_Testo di partenza_
****************
Pur non vivendo in città, capitavo al bar di Vero, sulla ripida via Guelfa a poche decine di metri da piazza del Comune, ritrovo di alcuni compagni di liceo, Augusto Cauchi in testa, tra i più folcloristici e inquieti avventori.
Con la moglie Settimia (se non ricordo male il nome) e il figlio Marcello, Vero Mearini era il simpatico titolare del bar. Un po’ angusto. Due localini, in cui si giocava a carte e boccette e si tenevano accese dispute politiche tra appartenenti a opposte fazioni, che non di rado degeneravano in risse verbali, ma con soddisfazione dei contendenti che non aspettavano altro che ripetere quegli scazzi verbali. Un modo estroverso per carpirsi opinioni e mosse politiche tra fazioni in lizza.
Vero, magrolino, spiritoso padrone di casa, volentieri s’intrometteva nelle discussioni che si protraevano fino a notte fonda, tra un pubblico, spesso il solito, in cui a ognuno erano note le idee altrui. Perciò bastava un nonnulla per accendere la miccia di accese dispute polemiche, traendo spunto da fatti e vicende capitate a questo o a quell’avventore, o avendo a pretesto recenti prese di posizioni politiche di questo o quel partito. Le più infuocate e divertenti polemiche scoppiavano tra coloriture politiche avverse: simpatizzanti comunisti e fascisti, all’epoca numerosi e agguerriti; anche per il solo gusto di metter taluno in minoranza o in difficoltà dialettiche. Litiganti che, nel passare del tempo, hanno pure tessuto solide amicizie durature.
Il bar di Vero, palestra di dispute, era una specie di brutta copia del Giardino epicureo: giardino, significando in senso etimologico recinto murato, avrebbe retto la somiglianza fisica, sul versante filosofico non c’era perfetta affinità, nello stile e nella mescolanza degli adepti. A suo modo però luogo di formazione, strampalato quanto vuoi, dove i più sfacciati trovavano libertà d’espressione senza remore… al massimo si beccavano un vaffanculo o un’offesa! Che non ferivano più di tanto, se, l’indomani, era facile ricominciasse daccapo la medesima tiritera tra gli stessi.
****************
_Dati forniti_
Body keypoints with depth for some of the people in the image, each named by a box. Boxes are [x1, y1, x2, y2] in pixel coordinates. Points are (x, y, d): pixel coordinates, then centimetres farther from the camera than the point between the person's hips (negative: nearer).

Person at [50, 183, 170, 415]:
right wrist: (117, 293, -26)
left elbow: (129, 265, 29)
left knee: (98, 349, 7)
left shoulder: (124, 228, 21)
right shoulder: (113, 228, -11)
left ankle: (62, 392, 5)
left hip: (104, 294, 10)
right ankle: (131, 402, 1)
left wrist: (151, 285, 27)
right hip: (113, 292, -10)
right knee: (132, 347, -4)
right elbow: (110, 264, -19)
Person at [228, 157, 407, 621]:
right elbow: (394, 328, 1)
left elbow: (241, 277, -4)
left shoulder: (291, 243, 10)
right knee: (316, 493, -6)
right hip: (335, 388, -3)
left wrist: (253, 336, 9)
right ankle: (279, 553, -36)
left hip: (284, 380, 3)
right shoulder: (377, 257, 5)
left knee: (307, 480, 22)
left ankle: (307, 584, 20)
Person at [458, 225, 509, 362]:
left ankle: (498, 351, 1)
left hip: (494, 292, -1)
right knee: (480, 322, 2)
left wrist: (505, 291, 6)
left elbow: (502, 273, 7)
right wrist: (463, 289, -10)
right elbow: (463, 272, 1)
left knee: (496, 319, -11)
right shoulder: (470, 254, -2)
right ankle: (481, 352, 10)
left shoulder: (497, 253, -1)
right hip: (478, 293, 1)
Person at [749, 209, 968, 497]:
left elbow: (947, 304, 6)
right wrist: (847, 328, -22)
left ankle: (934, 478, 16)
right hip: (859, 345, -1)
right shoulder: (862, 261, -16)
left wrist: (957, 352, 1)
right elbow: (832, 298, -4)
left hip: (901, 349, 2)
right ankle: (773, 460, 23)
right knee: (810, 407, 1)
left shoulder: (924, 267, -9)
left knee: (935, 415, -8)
****************
_Istruzioni_
In base al testo sul bar di Vero, in quale via si trovava il locale?

_Soluzione_
Sulla ripida via Guelfa, a poche decine di metri da piazza del Comune.